TEXT
As part of his story, Dr. Steele shared his own early days in grad school, where white professors down the hall would freely use the "N" word, and there were regular open discussions on campus that explored the inferiority of black people's innate intellect. In this environment, as the only black man in the program, Claude Steele was not himself, he said. He was cautious and afraid to say anything for fear of promoting a negative stereotype. He was experiencing then what he would later go on to research extensively and define as stereotype threat.
During his talk, Dr. Steele shared many stories and ideas that resonated deeply. Here are just a few:
- When black students took a non-verbal IQ test, they performed a full standard deviation lower than their
- "What makes you subject to stereotype threat is not anything about a lack of skills. It is when you care about your performance...It's the best math student that experiences the greatest stereotype threat."
- "What creates stereotype threat is not anything about you," he said. "It is about context." And thus there are remedies to eliminating stereotype threat. He provided these:
- Teachers need to learn about stereotype threat and be constantly conscious of the cues they may be creating both personally and systemically
- Teachers must take on, and teach, a growth mindset.
- Identify less with the student, but rather with what he is dealing with.
- Schools should provide role models ("existence proof of what is possible")

RECORD EXCERPTS
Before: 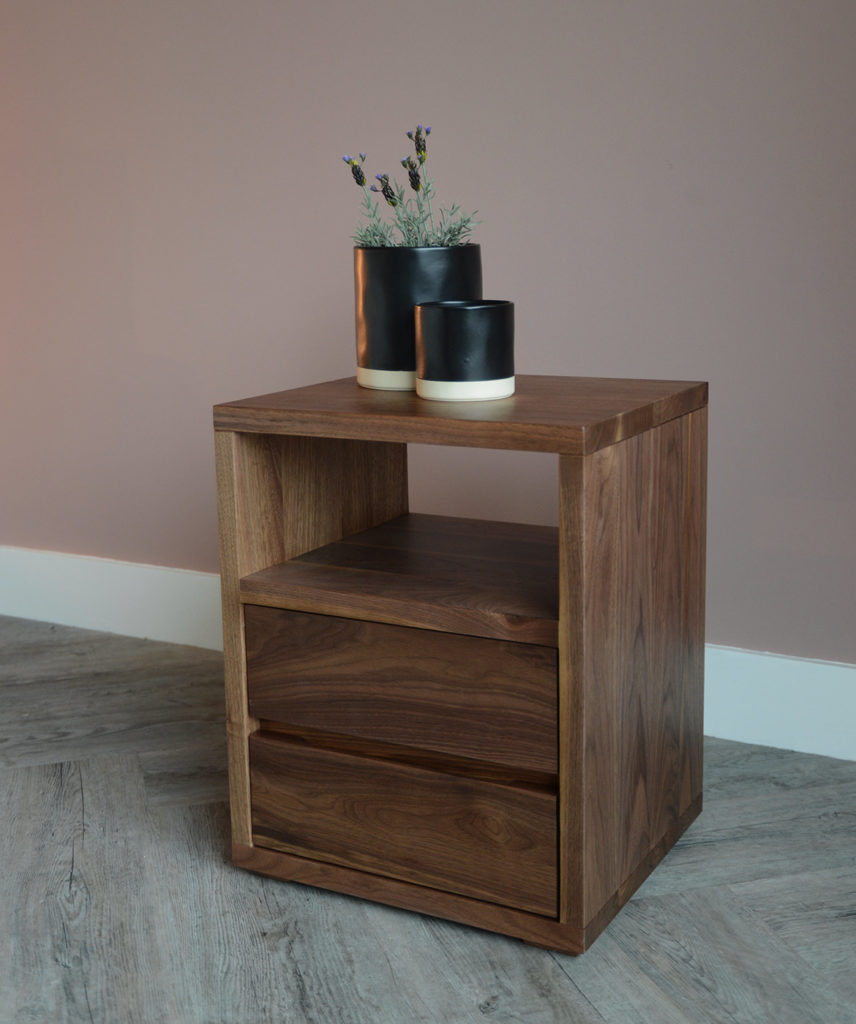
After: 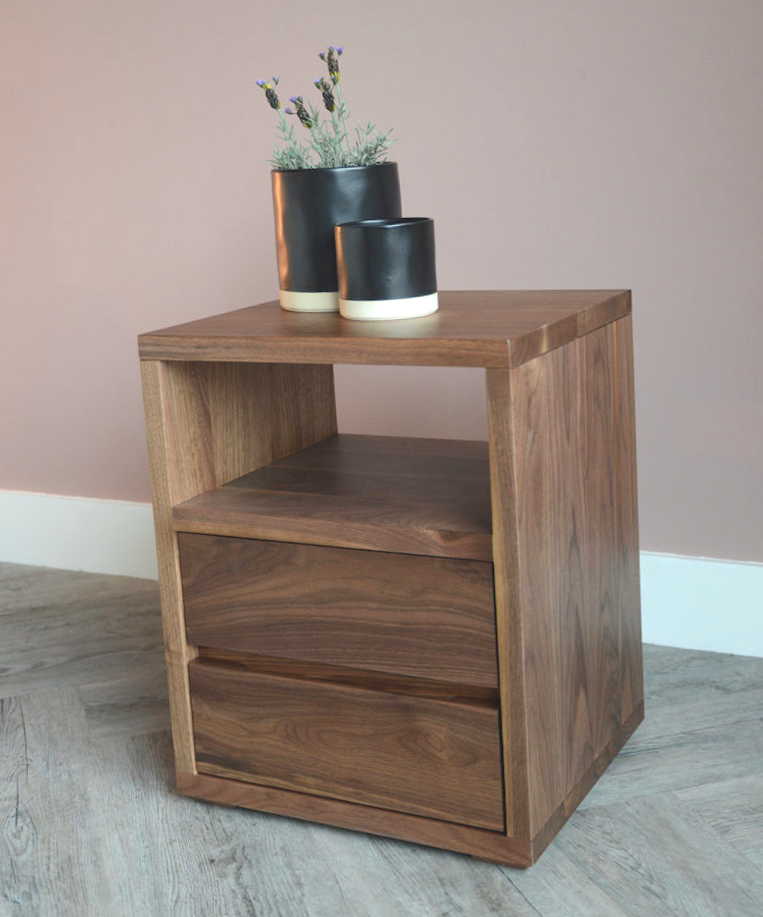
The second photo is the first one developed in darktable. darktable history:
contrast brightness saturation: contrast -0.146, brightness 0.047, saturation -0.137
exposure: black level correction 0, exposure 0.935 EV, compensate exposure bias true, compensate highlight preservation false
crop and rotate: angle 2.56°, left 6.144%, top 5.681%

TASKS FOR THIS EXERCISE
a: In the text about Dr. Steele's talk, what did he say creates stereotype threat?
b: Continue the text about Dr. Steele's talk on stereotype threat from its final line.

TASK ANSWERS
a: Context, not anything about the person.

b:
As a continuation of his story of grad school, Dr. Steele went on to talk about his own advisor, a white man who, with time, demonstrated a true faith in the young Dr. Steele. "I began to realize he believed in me," he said. They had a strong relationship. "He'd ask me my opinions, and he cared what I had to say." They published a paper together. "Pretty soon I realized Shh... I can do this. I'm good."
Dr. Steele emphasized the explicit belief that someone had in his abilities. And then the authentic feeling of genuine success. He gives credit to these two things as propelling him forward early on to the success he has seen since.
Dr. Steele is now Executive Vice Chancellor and Provost at the University of California, Berkeley
"We need to treat our students," Dr. Steele said during the Q&A, "like they are our own children. We need to treat them with love. We have to start with that. We need to start with love and with appreciation. Students need to be met with that first."
"If I could summarize my own work in one word," Dr. Steele said as he closed. "It would be 'perspective'. I need to take the perspective of the student. I need to be in their shoes. When I take the perspective of the student, I don't see the student at all. I just see the circumstances they face and I begin to think about how to address them."